=== PROBLEM REQUIREMENTS ===
Everything in the listing below should be repeated verbatim, apart from the pictures.
:::
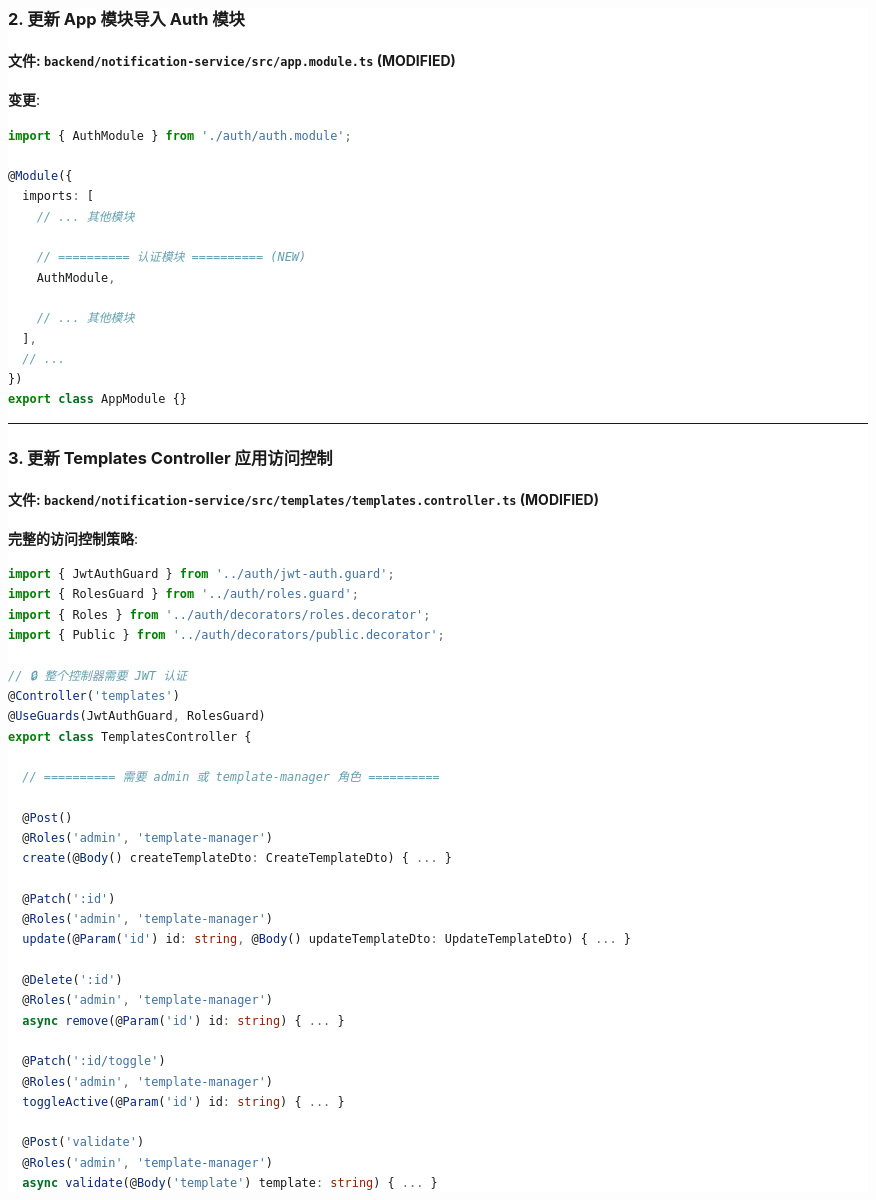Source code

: 
### 2. 更新 App 模块导入 Auth 模块

#### 文件: `backend/notification-service/src/app.module.ts` (MODIFIED)

**变更**:
```typescript
import { AuthModule } from './auth/auth.module';

@Module({
  imports: [
    // ... 其他模块

    // ========== 认证模块 ========== (NEW)
    AuthModule,

    // ... 其他模块
  ],
  // ...
})
export class AppModule {}
```

---

### 3. 更新 Templates Controller 应用访问控制

#### 文件: `backend/notification-service/src/templates/templates.controller.ts` (MODIFIED)

**完整的访问控制策略**:

```typescript
import { JwtAuthGuard } from '../auth/jwt-auth.guard';
import { RolesGuard } from '../auth/roles.guard';
import { Roles } from '../auth/decorators/roles.decorator';
import { Public } from '../auth/decorators/public.decorator';

// 🔒 整个控制器需要 JWT 认证
@Controller('templates')
@UseGuards(JwtAuthGuard, RolesGuard)
export class TemplatesController {

  // ========== 需要 admin 或 template-manager 角色 ==========

  @Post()
  @Roles('admin', 'template-manager')
  create(@Body() createTemplateDto: CreateTemplateDto) { ... }

  @Patch(':id')
  @Roles('admin', 'template-manager')
  update(@Param('id') id: string, @Body() updateTemplateDto: UpdateTemplateDto) { ... }

  @Delete(':id')
  @Roles('admin', 'template-manager')
  async remove(@Param('id') id: string) { ... }

  @Patch(':id/toggle')
  @Roles('admin', 'template-manager')
  toggleActive(@Param('id') id: string) { ... }

  @Post('validate')
  @Roles('admin', 'template-manager')
  async validate(@Body('template') template: string) { ... }
```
:::
=== RESPONSE TO THE EXERCISE ===
Source code

: 
### 2. 更新 App 模块导入 Auth 模块

#### 文件: `backend/notification-service/src/app.module.ts` (MODIFIED)

**变更**:
```typescript
import { AuthModule } from './auth/auth.module';

@Module({
  imports: [
    // ... 其他模块

    // ========== 认证模块 ========== (NEW)
    AuthModule,

    // ... 其他模块
  ],
  // ...
})
export class AppModule {}
```

---

### 3. 更新 Templates Controller 应用访问控制

#### 文件: `backend/notification-service/src/templates/templates.controller.ts` (MODIFIED)

**完整的访问控制策略**:

```typescript
import { JwtAuthGuard } from '../auth/jwt-auth.guard';
import { RolesGuard } from '../auth/roles.guard';
import { Roles } from '../auth/decorators/roles.decorator';
import { Public } from '../auth/decorators/public.decorator';

// 🔒 整个控制器需要 JWT 认证
@Controller('templates')
@UseGuards(JwtAuthGuard, RolesGuard)
export class TemplatesController {

  // ========== 需要 admin 或 template-manager 角色 ==========

  @Post()
  @Roles('admin', 'template-manager')
  create(@Body() createTemplateDto: CreateTemplateDto) { ... }

  @Patch(':id')
  @Roles('admin', 'template-manager')
  update(@Param('id') id: string, @Body() updateTemplateDto: UpdateTemplateDto) { ... }

  @Delete(':id')
  @Roles('admin', 'template-manager')
  async remove(@Param('id') id: string) { ... }

  @Patch(':id/toggle')
  @Roles('admin', 'template-manager')
  toggleActive(@Param('id') id: string) { ... }

  @Post('validate')
  @Roles('admin', 'template-manager')
  async validate(@Body('template') template: string) { ... }
```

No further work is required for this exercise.